DATA FOR THIS EXERCISE
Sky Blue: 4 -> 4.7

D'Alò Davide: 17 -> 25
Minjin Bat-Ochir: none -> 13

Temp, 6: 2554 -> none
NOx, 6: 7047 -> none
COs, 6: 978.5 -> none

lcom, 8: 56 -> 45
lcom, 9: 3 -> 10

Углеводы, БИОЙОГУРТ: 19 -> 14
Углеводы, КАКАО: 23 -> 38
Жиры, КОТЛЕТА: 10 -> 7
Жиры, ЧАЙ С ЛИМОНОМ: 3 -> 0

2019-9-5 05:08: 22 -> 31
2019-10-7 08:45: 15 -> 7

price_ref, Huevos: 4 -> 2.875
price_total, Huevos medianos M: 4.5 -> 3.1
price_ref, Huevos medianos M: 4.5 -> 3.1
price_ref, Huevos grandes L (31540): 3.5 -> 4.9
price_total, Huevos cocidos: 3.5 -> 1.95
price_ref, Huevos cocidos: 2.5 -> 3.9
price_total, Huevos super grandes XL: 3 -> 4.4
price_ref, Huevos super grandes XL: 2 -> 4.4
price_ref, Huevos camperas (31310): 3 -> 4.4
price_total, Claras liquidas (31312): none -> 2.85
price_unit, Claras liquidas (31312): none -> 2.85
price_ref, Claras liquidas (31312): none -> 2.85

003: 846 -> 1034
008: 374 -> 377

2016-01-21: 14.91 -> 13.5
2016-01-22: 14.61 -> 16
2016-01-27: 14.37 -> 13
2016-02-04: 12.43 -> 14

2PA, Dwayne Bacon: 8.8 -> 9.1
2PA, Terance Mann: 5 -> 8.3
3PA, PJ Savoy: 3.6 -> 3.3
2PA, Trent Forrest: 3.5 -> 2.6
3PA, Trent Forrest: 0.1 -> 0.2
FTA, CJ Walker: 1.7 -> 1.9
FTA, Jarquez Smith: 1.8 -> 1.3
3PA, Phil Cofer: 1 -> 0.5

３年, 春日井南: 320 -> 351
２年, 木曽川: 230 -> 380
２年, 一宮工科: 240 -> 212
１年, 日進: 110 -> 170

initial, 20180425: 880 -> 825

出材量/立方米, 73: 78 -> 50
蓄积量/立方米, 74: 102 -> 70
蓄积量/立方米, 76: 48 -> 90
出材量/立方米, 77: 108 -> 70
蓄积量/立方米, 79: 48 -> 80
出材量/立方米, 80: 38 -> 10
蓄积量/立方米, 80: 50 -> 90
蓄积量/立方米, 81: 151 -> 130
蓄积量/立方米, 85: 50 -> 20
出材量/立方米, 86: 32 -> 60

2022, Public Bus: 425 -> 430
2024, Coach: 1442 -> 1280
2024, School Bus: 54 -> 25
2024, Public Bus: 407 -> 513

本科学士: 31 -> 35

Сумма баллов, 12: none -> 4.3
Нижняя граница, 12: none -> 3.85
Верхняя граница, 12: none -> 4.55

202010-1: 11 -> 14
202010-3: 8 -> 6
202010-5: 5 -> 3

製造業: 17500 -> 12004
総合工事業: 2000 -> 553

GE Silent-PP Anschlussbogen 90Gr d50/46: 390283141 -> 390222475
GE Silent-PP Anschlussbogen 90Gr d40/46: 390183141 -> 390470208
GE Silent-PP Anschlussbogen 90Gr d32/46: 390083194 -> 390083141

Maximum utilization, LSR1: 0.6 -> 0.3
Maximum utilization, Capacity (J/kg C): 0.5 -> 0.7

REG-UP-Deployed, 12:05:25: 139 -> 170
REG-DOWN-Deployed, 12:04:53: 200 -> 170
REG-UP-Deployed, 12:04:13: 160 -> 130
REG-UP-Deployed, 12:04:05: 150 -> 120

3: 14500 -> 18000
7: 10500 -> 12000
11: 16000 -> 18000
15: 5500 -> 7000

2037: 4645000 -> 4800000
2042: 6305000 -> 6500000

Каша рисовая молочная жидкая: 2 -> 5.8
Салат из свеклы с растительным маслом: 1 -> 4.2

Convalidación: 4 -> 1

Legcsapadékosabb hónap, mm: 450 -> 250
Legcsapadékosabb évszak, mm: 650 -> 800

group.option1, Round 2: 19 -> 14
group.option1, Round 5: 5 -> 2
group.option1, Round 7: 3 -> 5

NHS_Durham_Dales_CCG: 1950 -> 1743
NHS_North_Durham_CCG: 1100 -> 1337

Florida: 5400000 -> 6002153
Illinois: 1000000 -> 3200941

YOUR INSTRUCTIONS
Your response should be the lines of the entries above that include the string "Claras".

WRITTEN RESPONSE
price_total, Claras liquidas (31312): none -> 2.85
price_unit, Claras liquidas (31312): none -> 2.85
price_ref, Claras liquidas (31312): none -> 2.85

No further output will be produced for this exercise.